** begin Supplied records **

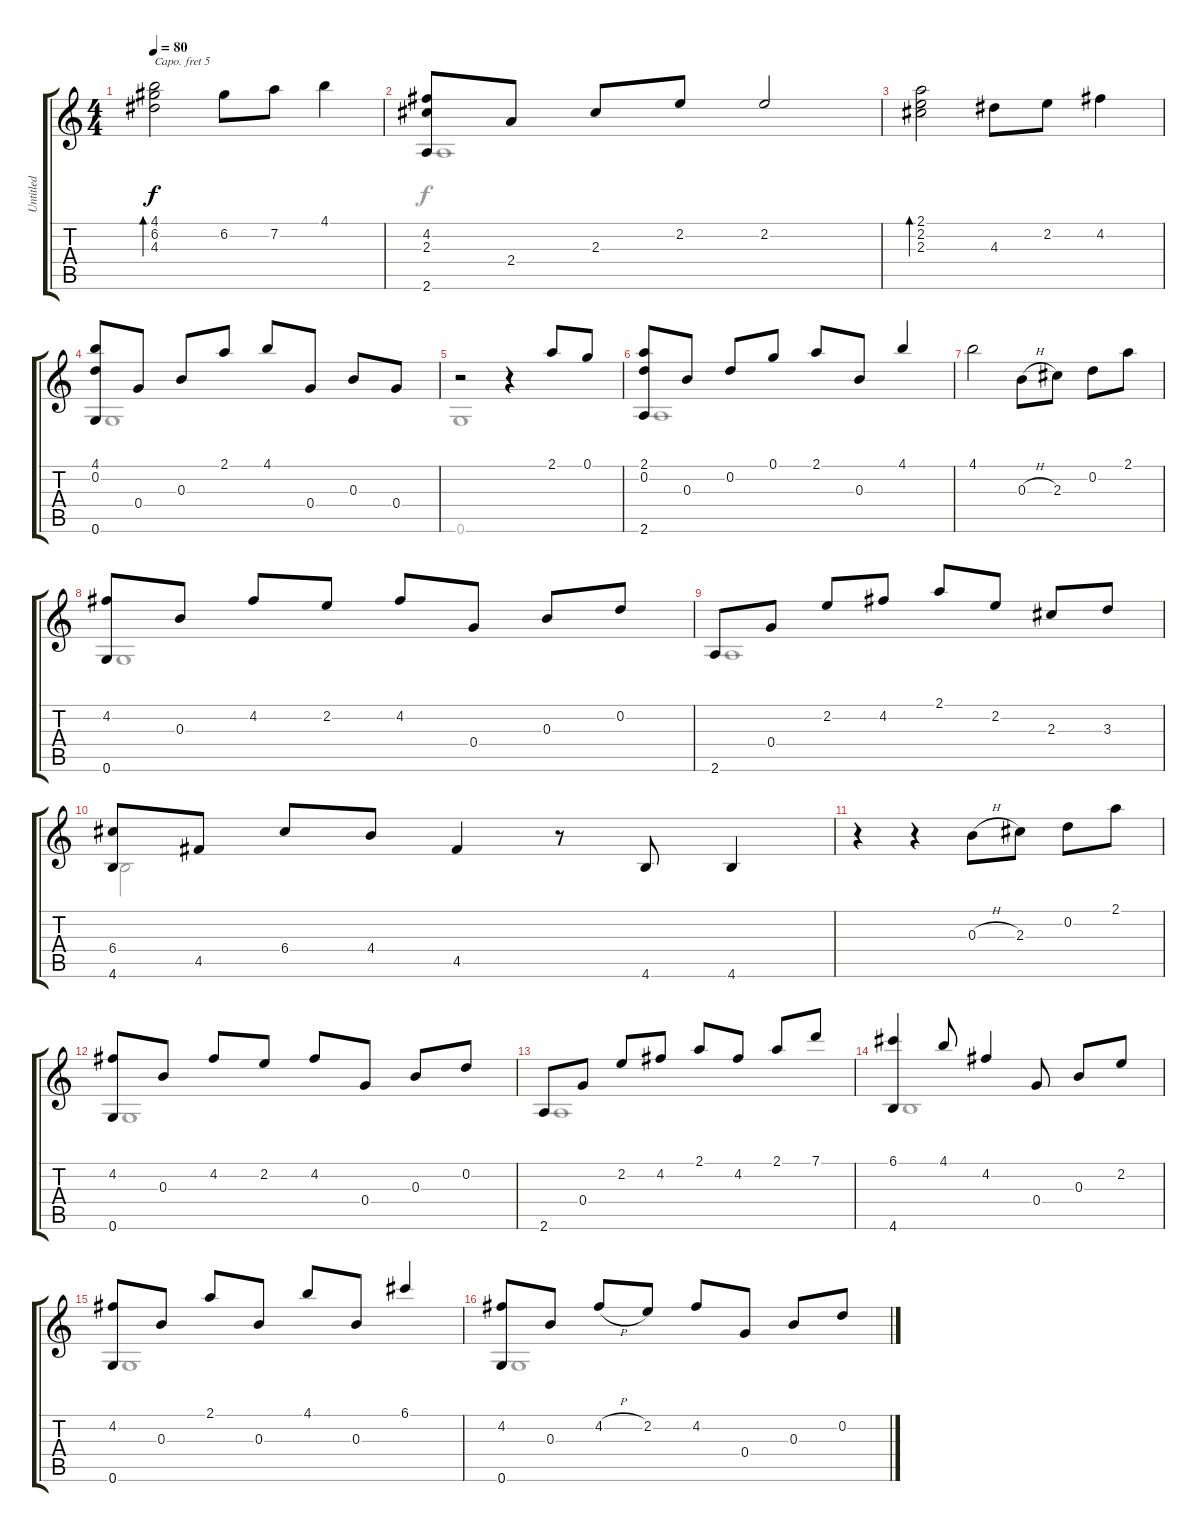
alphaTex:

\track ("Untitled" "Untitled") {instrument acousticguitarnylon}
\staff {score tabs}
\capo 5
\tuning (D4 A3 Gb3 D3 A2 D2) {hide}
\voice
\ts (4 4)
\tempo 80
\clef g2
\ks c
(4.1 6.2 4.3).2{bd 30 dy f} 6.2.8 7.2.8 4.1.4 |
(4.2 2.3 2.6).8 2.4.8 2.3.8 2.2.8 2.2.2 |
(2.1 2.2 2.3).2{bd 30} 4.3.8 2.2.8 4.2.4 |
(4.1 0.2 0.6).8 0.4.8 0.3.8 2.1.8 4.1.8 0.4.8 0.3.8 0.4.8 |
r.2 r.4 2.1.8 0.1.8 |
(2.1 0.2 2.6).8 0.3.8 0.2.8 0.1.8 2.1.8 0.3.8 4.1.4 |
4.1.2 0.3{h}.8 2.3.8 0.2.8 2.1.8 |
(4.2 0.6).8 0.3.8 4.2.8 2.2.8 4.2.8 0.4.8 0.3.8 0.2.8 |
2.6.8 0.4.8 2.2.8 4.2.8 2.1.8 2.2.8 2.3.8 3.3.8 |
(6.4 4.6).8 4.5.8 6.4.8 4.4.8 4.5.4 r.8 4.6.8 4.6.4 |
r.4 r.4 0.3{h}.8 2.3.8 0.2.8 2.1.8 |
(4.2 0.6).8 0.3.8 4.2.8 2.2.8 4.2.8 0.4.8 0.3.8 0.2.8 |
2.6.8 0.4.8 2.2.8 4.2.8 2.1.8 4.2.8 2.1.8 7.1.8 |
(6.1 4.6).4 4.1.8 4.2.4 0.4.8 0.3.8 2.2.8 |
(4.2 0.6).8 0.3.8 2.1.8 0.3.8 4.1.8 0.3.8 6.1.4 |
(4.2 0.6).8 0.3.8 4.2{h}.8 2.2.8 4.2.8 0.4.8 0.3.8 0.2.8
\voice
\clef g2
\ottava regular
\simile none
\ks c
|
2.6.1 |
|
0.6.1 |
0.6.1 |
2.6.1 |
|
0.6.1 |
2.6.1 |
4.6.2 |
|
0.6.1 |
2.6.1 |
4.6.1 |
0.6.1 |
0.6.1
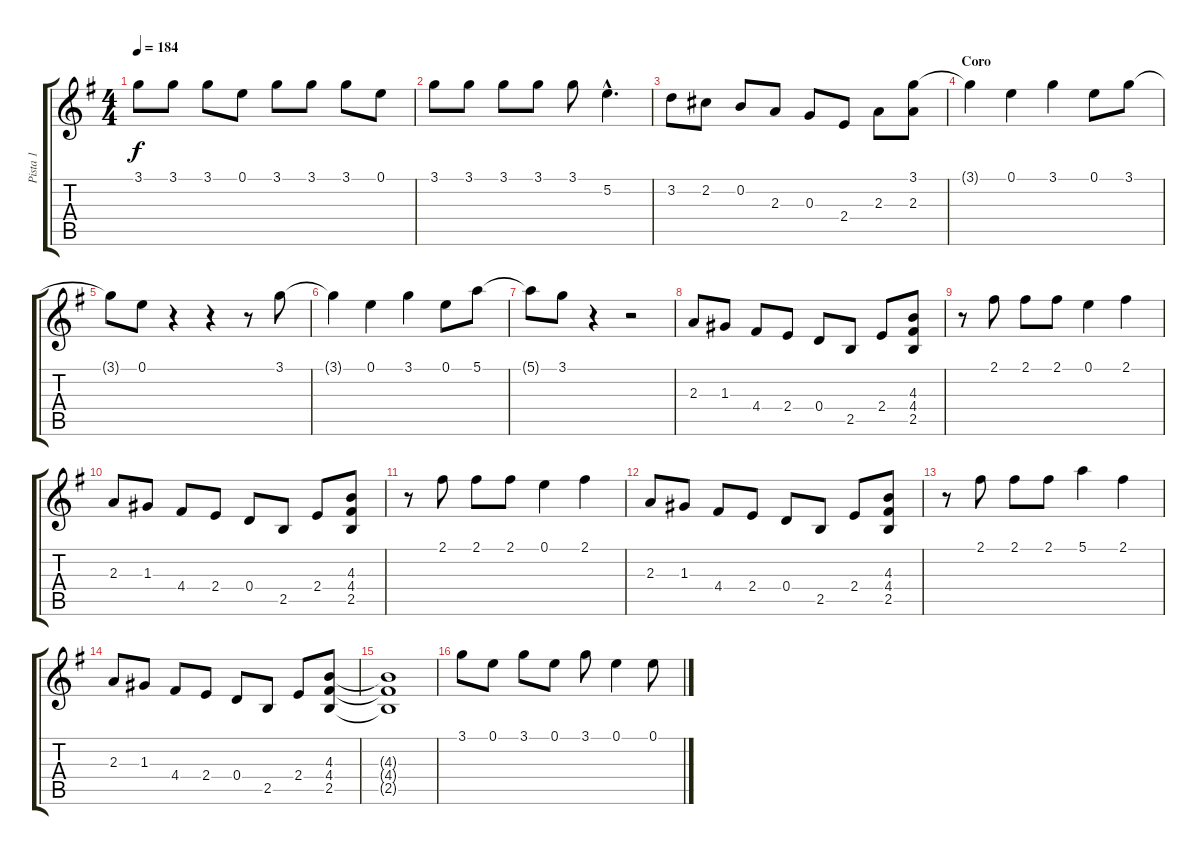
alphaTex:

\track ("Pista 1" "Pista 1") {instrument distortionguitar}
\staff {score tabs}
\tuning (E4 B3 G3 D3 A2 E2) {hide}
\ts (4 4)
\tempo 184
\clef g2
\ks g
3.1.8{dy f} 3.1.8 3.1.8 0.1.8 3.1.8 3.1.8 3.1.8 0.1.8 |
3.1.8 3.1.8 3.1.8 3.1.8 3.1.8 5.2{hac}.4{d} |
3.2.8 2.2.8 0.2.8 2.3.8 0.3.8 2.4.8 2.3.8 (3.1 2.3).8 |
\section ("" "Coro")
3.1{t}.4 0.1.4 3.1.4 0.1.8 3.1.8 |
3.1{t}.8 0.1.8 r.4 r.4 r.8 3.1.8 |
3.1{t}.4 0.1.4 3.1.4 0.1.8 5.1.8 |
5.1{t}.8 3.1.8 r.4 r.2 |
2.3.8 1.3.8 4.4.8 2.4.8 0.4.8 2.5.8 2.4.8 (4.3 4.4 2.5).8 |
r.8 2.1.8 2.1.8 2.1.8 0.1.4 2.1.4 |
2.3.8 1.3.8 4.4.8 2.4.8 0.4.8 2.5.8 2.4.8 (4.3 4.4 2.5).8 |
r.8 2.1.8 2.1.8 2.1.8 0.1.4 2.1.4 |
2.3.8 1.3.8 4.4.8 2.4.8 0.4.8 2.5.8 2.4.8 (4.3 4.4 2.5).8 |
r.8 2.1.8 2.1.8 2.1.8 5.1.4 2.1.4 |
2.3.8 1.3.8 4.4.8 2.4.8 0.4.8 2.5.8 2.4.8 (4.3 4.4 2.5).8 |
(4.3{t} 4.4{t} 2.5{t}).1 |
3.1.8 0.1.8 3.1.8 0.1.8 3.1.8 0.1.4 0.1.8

** end Supplied records **

| Objective |
Gather every line in the data above that contains the string "track", and copy each one out in full. Case counts.

| Complete output |
\track ("Untitled" "Untitled") {instrument acousticguitarnylon}
\track ("Pista 1" "Pista 1") {instrument distortionguitar}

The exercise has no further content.